Sous les décombres de l'école élémentaire, les voix se sont tues vers 3 heures du matin. Le dernier enfant rescapé du séisme a été extrait environ une heure plus tard. Puis, sous les yeux hagards des habitants, les sauveteurs n'ont retiré que des cadavres. Vingt-quatre heures après le tremblement de terre qui a frappé jeudi San Giuliano di Puglia, une petite bourgade d'à peine 1200 âmes dans la déshéritée région du Molise, un responsable de la protection civile dressait le bilan – espérait-il – définitif de ce qui en Italie s'est transformé en catastrophe nationale: 29 morts et environ 3000 sans-abri, mais surtout 26 enfants ensevelis, dont toute la classe de première élémentaire du village et ses élèves âgés de 7 ans avec l'une de leurs institutrices. A 16 h 09 hier, les pompiers ne cherchaient d'ailleurs plus que le corps de cette dernière lorsqu'une violente secousse d'environ 5, 1 sur l'échelle de Richter a de nouveau ballotté la petite commune.

«Basta, basta», s'est alors mise à hurler une jeune femme, tandis que sous la fumée des murs effondrés, les pompiers tentaient de ramener au calme une communauté aux prises avec la panique et, pour certains, l'hystérie. «San Giuliano n'a vraiment plus de futur», tranche, désolée, Patrizia, une sexagénaire rescapée, en imperméable et pantoufles, le regard figé en direction du palais des sports transformé en chambre ardente aux petits cercueils blancs alignés. Avant même que les autorités n'ordonnent hier en fin d'après-midi l'évacuation de tout le village, elle expliquait: «Cette commune souffrait déjà de l'émigration des hommes adultes vers d'autres régions d'Italie ou vers l'étranger. Car hormis les olives (dont la cueillette dans les champs a sans doute sauvé jeudi beaucoup de vies), ici il n'y a rien.
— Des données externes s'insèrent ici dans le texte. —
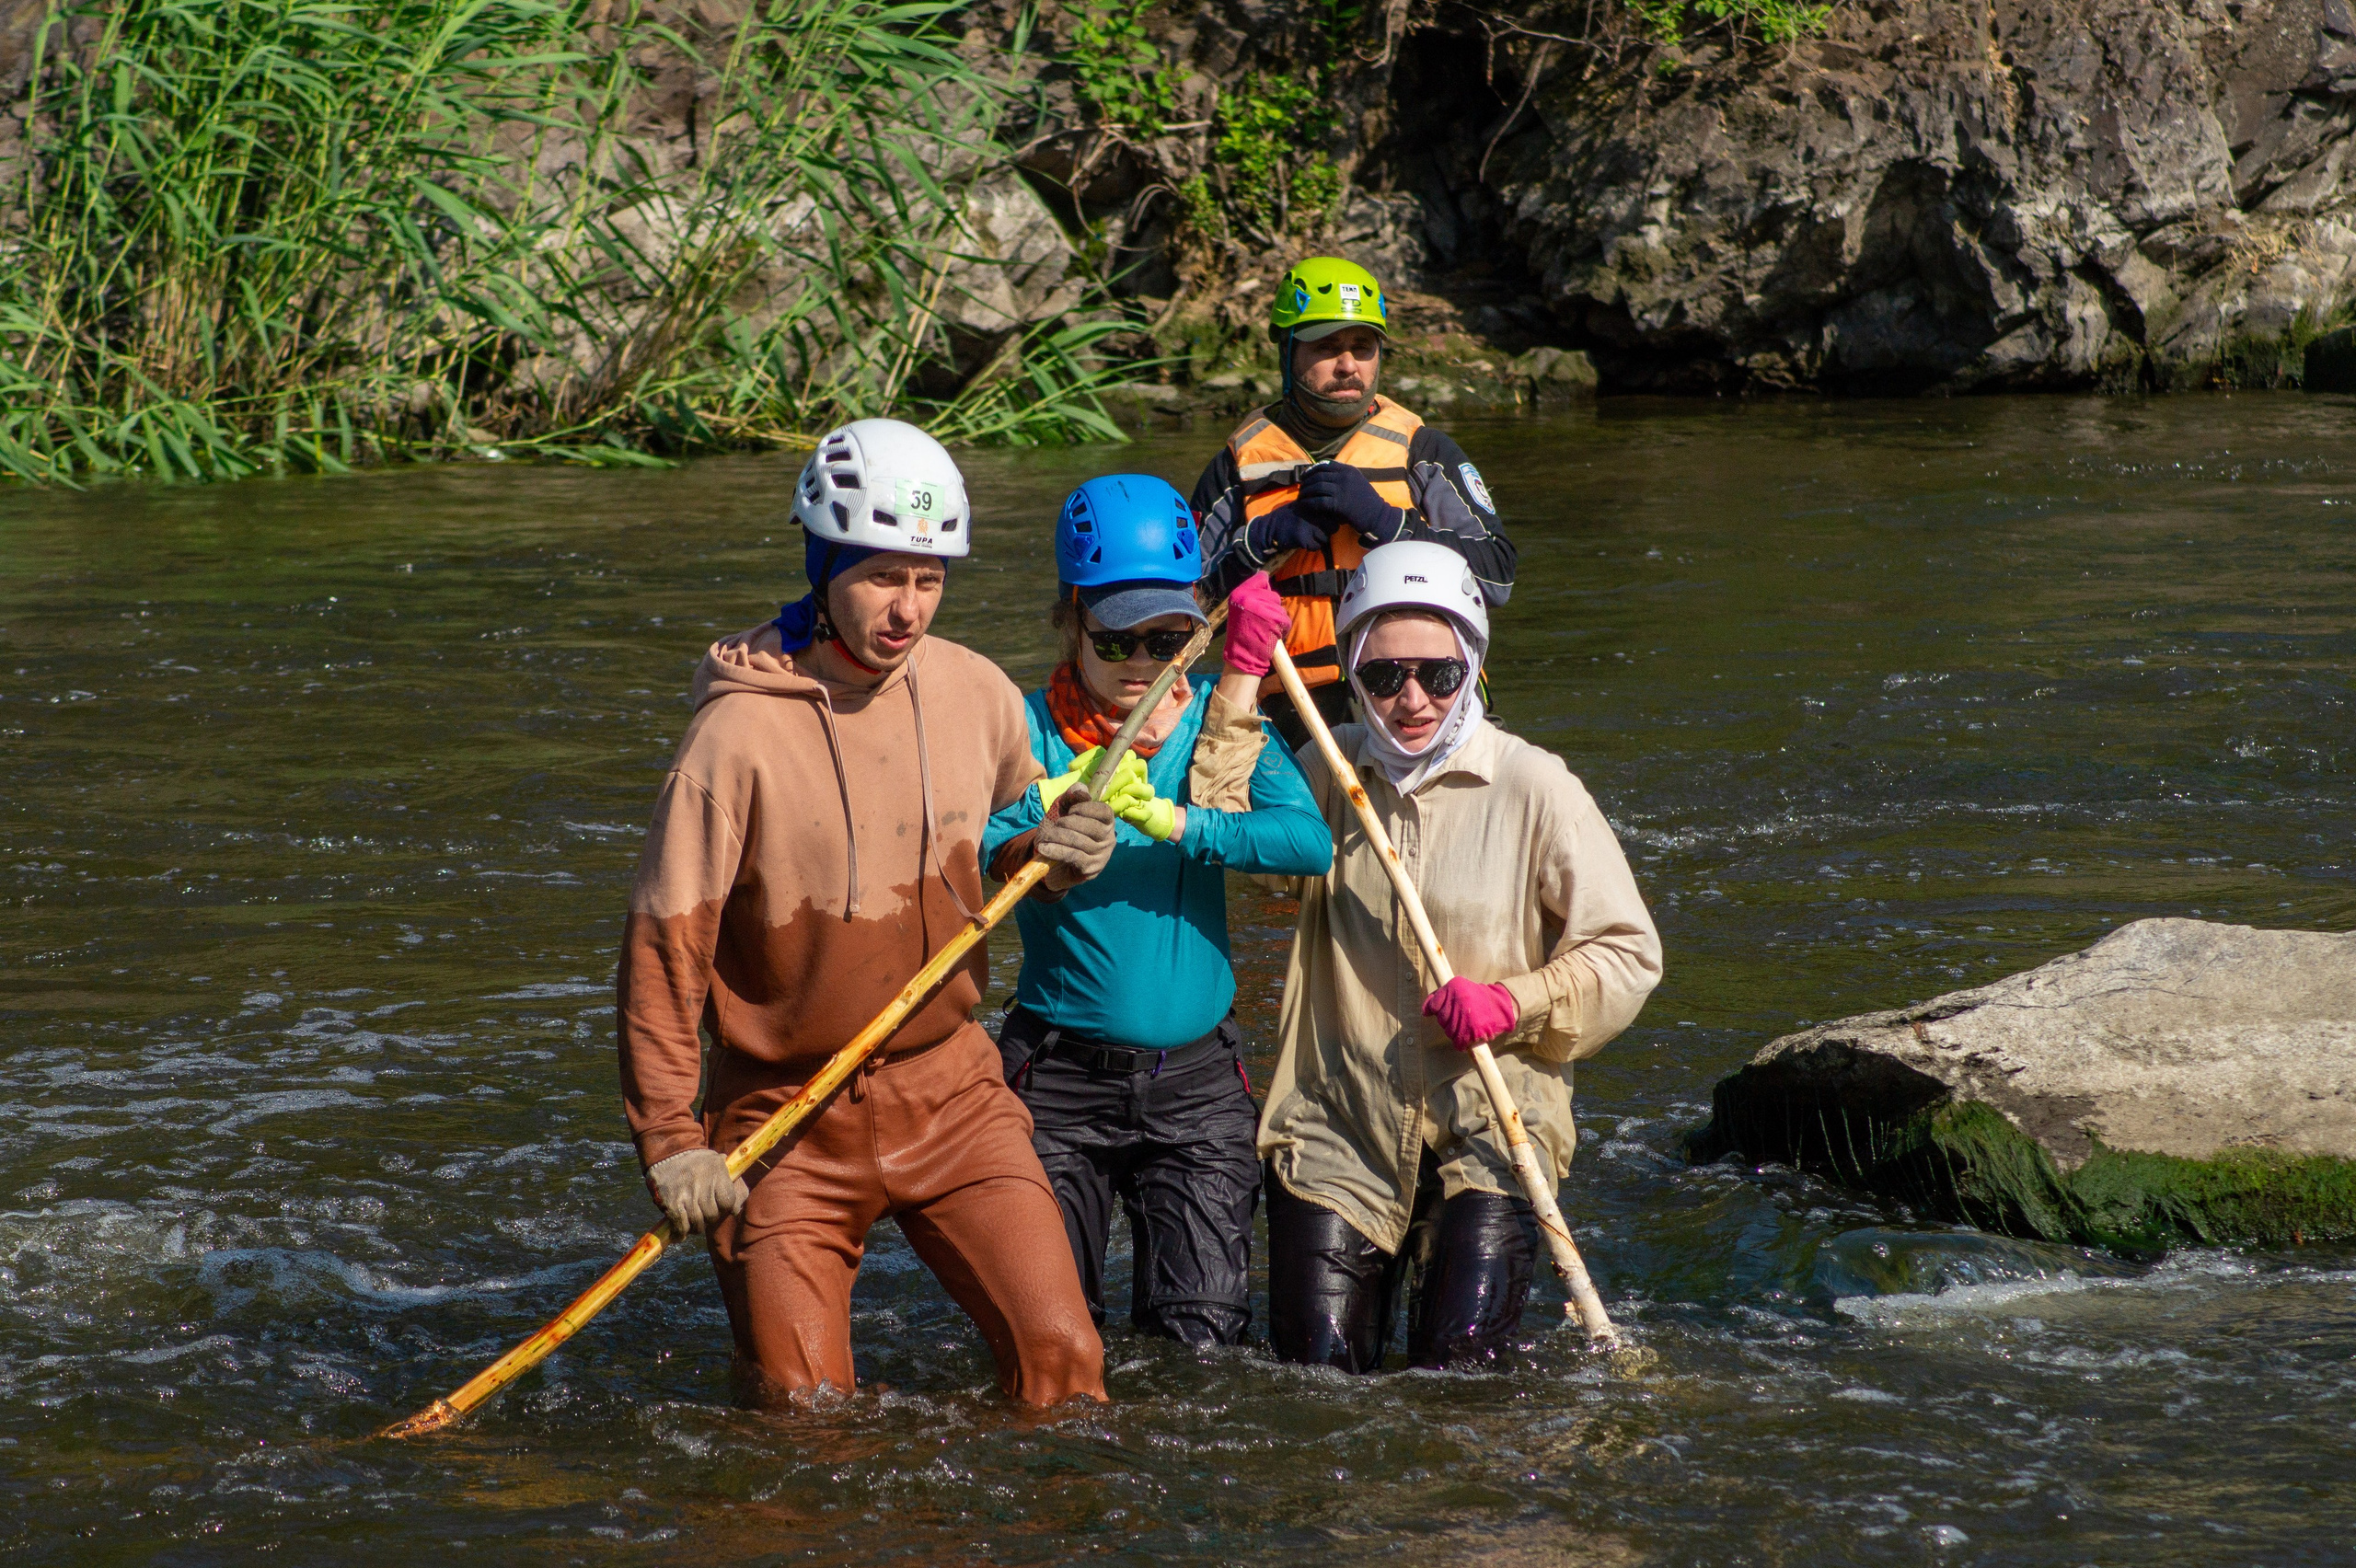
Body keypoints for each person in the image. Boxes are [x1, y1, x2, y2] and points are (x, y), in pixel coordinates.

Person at [615, 418, 1120, 1407]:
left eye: (930, 579)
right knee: (802, 1414)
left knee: (1066, 1366)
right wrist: (672, 1141)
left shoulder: (975, 691)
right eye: (884, 576)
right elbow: (664, 954)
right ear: (823, 564)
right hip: (784, 1116)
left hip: (954, 1091)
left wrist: (1050, 860)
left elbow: (1003, 853)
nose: (908, 608)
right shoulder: (732, 738)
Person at [1255, 540, 1662, 1373]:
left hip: (1492, 1123)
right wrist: (1235, 683)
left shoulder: (1535, 786)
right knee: (1315, 1381)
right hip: (1337, 1122)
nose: (1412, 700)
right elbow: (1222, 825)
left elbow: (1628, 953)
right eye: (1384, 676)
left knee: (1459, 1376)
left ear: (1473, 665)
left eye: (1439, 675)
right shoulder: (1322, 770)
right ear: (1352, 673)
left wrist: (1516, 1001)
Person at [981, 474, 1332, 1346]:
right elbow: (972, 855)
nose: (1141, 661)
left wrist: (1177, 820)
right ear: (1071, 621)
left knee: (1203, 1341)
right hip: (1055, 1078)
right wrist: (1041, 845)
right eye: (1116, 639)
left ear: (1197, 630)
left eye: (1167, 638)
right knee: (1052, 1342)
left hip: (1199, 1086)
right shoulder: (1022, 730)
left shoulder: (1220, 726)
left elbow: (1308, 844)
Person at [1189, 256, 1519, 749]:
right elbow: (1185, 615)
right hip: (1293, 713)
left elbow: (1498, 578)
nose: (1348, 366)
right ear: (1287, 351)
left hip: (1421, 697)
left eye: (1363, 348)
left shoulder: (1425, 452)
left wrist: (1388, 523)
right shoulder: (1236, 467)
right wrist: (1260, 540)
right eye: (1327, 347)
Ces enfants, c'était le seul espoir de San Giuliano.»

Le malheur du petit village du Molise s'est diffusé à l'ensemble du pays. Et, jeudi, le chef du gouvernement, Silvio Berlusconi, s'est rendu sur les lieux et le pape Jean Paul II a, hier, prié pour les victimes de San Giuliano. Sur tous les terrains de sport italiens, une minute de silence sera observée durant le week-end.
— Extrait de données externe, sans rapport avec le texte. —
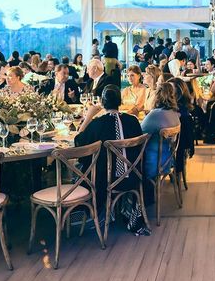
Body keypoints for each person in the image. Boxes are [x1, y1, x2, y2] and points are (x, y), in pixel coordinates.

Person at [74, 85, 148, 234]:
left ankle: (92, 214)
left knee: (80, 167)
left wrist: (89, 116)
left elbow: (78, 142)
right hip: (135, 175)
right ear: (120, 102)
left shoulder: (97, 124)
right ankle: (121, 210)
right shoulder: (133, 121)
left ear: (102, 103)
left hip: (104, 180)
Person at [141, 83, 181, 180]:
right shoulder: (174, 113)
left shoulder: (155, 114)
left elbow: (138, 132)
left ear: (157, 95)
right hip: (167, 160)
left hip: (152, 163)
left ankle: (135, 193)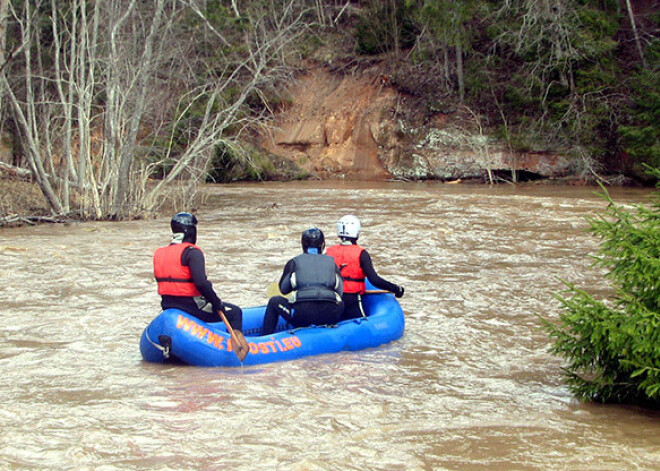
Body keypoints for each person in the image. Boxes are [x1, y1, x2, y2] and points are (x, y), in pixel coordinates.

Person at [153, 212, 243, 332]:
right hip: (192, 307)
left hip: (168, 306)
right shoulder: (192, 252)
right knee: (235, 312)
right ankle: (232, 349)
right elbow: (201, 283)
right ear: (190, 231)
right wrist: (217, 303)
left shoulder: (159, 253)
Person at [262, 228, 344, 335]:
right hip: (328, 316)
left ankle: (266, 338)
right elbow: (340, 291)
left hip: (302, 318)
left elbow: (284, 289)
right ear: (323, 245)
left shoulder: (293, 263)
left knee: (274, 301)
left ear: (303, 244)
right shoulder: (332, 263)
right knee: (342, 303)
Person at [326, 215, 404, 321]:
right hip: (352, 300)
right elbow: (375, 280)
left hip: (330, 298)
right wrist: (396, 289)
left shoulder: (328, 252)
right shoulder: (361, 253)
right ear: (357, 232)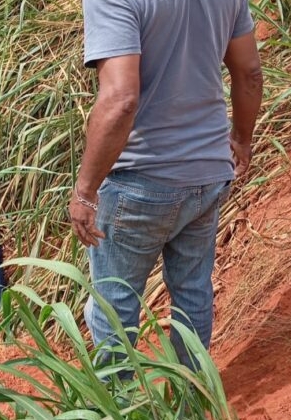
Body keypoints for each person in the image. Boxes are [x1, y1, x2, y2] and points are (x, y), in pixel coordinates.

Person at [69, 0, 263, 378]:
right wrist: (242, 138)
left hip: (140, 176)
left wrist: (85, 190)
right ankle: (192, 398)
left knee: (115, 301)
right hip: (207, 172)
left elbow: (121, 99)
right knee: (192, 290)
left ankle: (121, 403)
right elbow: (250, 71)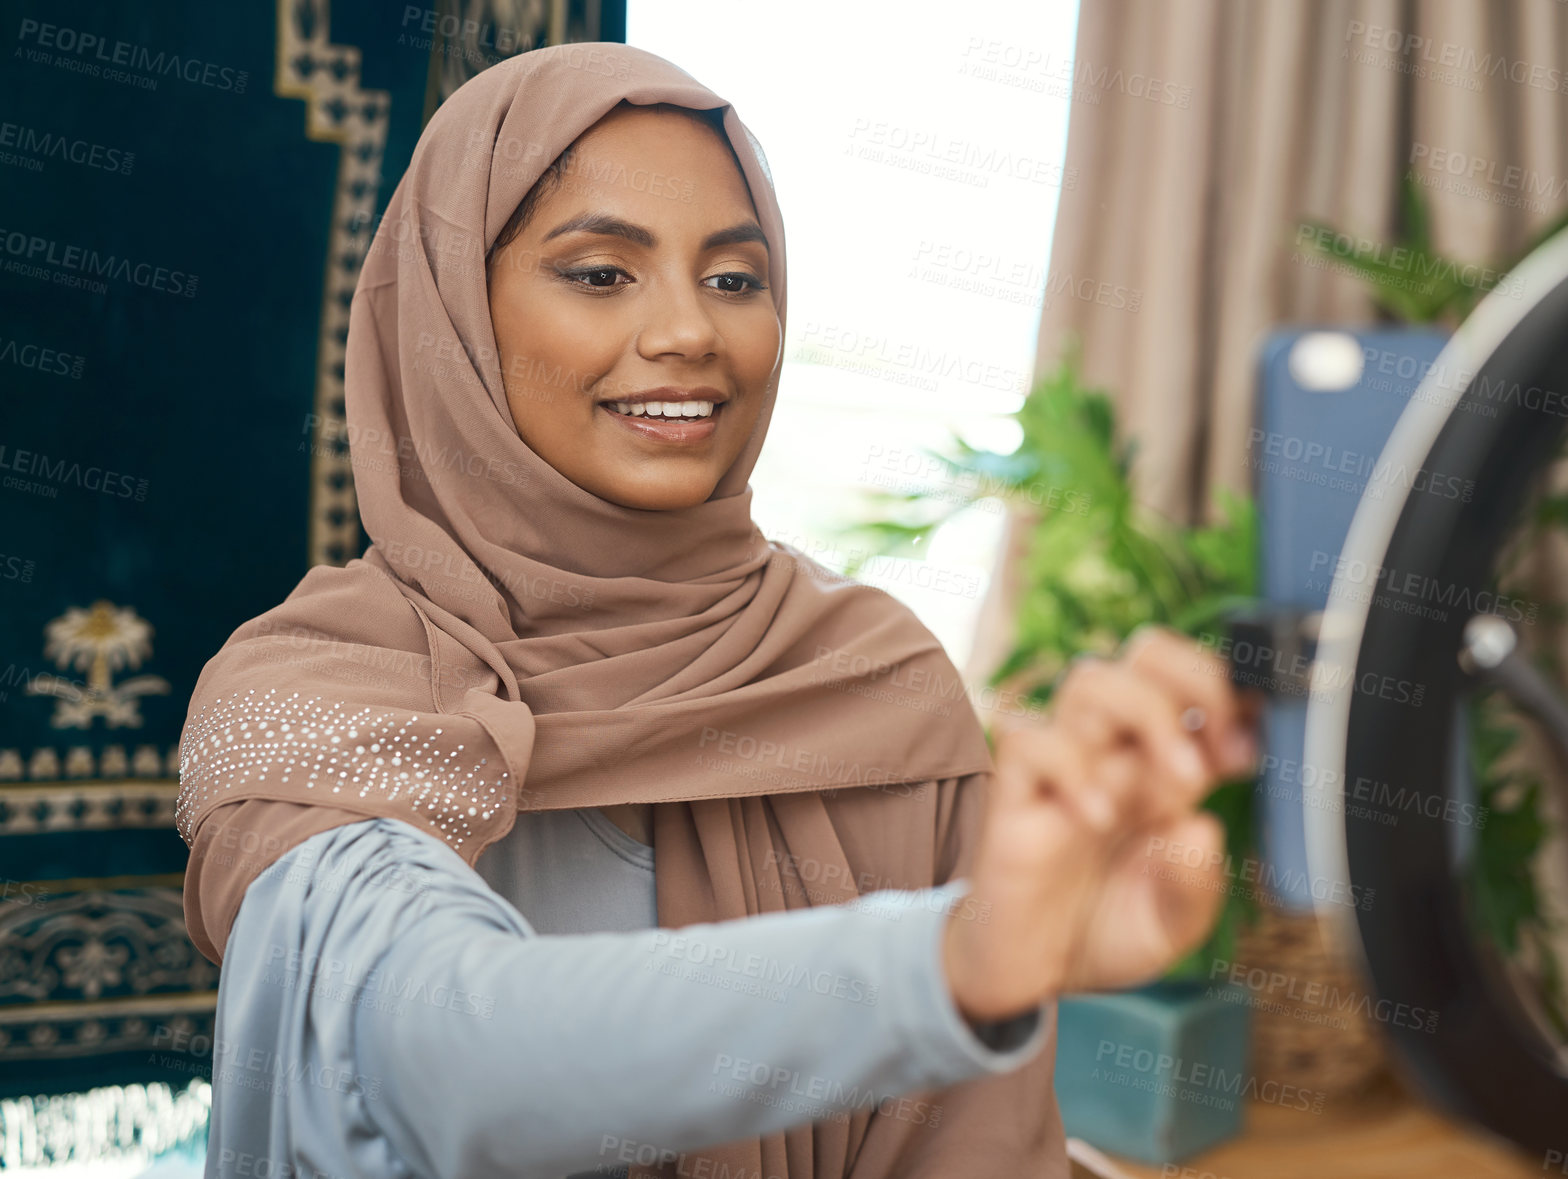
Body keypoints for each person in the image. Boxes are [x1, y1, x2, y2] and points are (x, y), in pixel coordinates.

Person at [174, 42, 1255, 1179]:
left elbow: (972, 1147)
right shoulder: (306, 695)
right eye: (599, 273)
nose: (690, 332)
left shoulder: (870, 678)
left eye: (735, 278)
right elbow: (432, 1056)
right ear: (453, 322)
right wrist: (945, 966)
«C'est une véritable disgrâce», répète de son côté Rosa, qui constate les dégâts autour de sa maison tandis que son vieux père, appuyé sur une canne, ajoute: «Nos ancêtres étaient venus s'installer ici après que leur village, non loin de San Giuliano, eut été rayé de la carte par un séisme en 1612. Depuis, nous ne sentions que vaguement les effets des tremblements de terre des régions voisines.» Notamment celui de l'Irpinia, dans l'arrière-pays napolitain, qui en 1980 avait causé la mort de milliers de personnes et suscité d'interminables polémiques quant au manque de prévention et de structures adaptées. «Après le séisme en Irpinia, toutes les forces politiques avaient assuré qu'une telle situation ne se reproduirait plus, a souligné hier Enzo Boschi, président de l'Institut italien de géophysique. En fait, rien n'a été fait en termes de prévention, manutention et contrôle des normes de sécurité.»
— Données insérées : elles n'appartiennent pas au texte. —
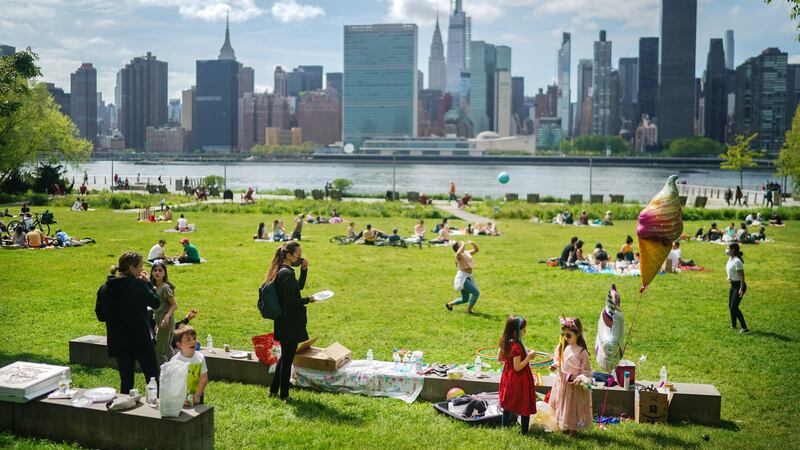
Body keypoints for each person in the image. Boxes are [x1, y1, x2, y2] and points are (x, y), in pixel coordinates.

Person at [95, 252, 160, 394]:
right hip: (141, 339)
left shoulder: (105, 288)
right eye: (140, 267)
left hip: (118, 340)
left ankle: (125, 412)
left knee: (126, 381)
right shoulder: (137, 285)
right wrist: (149, 283)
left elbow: (100, 316)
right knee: (152, 378)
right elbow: (155, 302)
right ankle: (155, 411)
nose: (141, 270)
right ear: (132, 268)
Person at [265, 242, 317, 401]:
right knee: (287, 360)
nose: (300, 258)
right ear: (289, 256)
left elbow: (297, 287)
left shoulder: (285, 271)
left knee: (285, 357)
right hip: (289, 322)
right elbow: (291, 302)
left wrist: (304, 270)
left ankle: (273, 390)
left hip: (285, 321)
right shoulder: (286, 274)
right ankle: (284, 395)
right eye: (298, 256)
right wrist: (309, 300)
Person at [548, 317, 592, 435]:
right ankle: (565, 426)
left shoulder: (582, 352)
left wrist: (579, 379)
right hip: (562, 383)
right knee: (563, 405)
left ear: (577, 334)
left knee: (573, 407)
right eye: (563, 335)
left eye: (569, 335)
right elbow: (558, 360)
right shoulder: (563, 347)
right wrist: (555, 365)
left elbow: (587, 371)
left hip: (574, 386)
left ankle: (573, 430)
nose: (565, 338)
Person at [498, 315, 537, 435]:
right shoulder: (516, 346)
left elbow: (500, 358)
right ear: (516, 332)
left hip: (508, 377)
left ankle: (505, 427)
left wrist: (523, 352)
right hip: (519, 379)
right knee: (524, 403)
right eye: (523, 330)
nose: (525, 332)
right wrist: (528, 357)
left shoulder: (506, 341)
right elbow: (518, 367)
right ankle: (524, 432)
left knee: (508, 402)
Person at [171, 325, 208, 406]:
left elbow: (204, 378)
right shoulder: (175, 361)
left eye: (194, 338)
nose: (193, 341)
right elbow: (172, 381)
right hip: (180, 396)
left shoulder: (200, 358)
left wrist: (198, 395)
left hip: (197, 394)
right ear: (179, 345)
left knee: (198, 416)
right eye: (188, 340)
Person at [151, 262, 177, 364]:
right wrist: (157, 323)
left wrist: (166, 317)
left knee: (159, 350)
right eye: (155, 270)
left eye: (160, 270)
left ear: (164, 273)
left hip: (166, 321)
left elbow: (174, 305)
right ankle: (176, 369)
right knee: (166, 347)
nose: (157, 272)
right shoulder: (154, 287)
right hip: (159, 320)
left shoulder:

Alors, à San Giuliano di Puglia aussi on s'interroge. Le prêtre du village, Don Ulisse Marinelli, a en effet déclaré: «Les enfants ne devaient pas se trouver dans ces salles de classe. C'est vrai que certaines tragédies sont inévitables, pas celle-ci. Nous avions eu des signaux précis.» Jeudi matin, après les premières secousses, la mairie aurait ainsi été sollicitée par des villageois pour que les enfants restent chez eux. «L'école aurait dû rester fermée», insiste Don Ulisse Marinelli tandis que la structure du bâtiment est également mise en cause. «Il paraît que les travaux de rénovation avaient été récemment effectués avec comme conséquence l'alourdissement de la partie supérieure du bâtiment», racontent des paysans de Colletorto, venus apporter leur soutien à la petite bourgade sinistrée. Ainsi, l'école de San Giuliano di Puglia n'aurait-elle pas été aux normes antisismiques. Par incurie bureaucratique, irresponsabilités ou tragique insouciance?

Hier matin, les journaux transalpins montraient du doigt le maire Antonio Borelli. Mais dans les rues de San Giuliano on remettait hier les éventuelles querelles de famille à plus tard: «N'oubliez pas que sous le toit de l'école, le maire aussi a perdu sa fille.»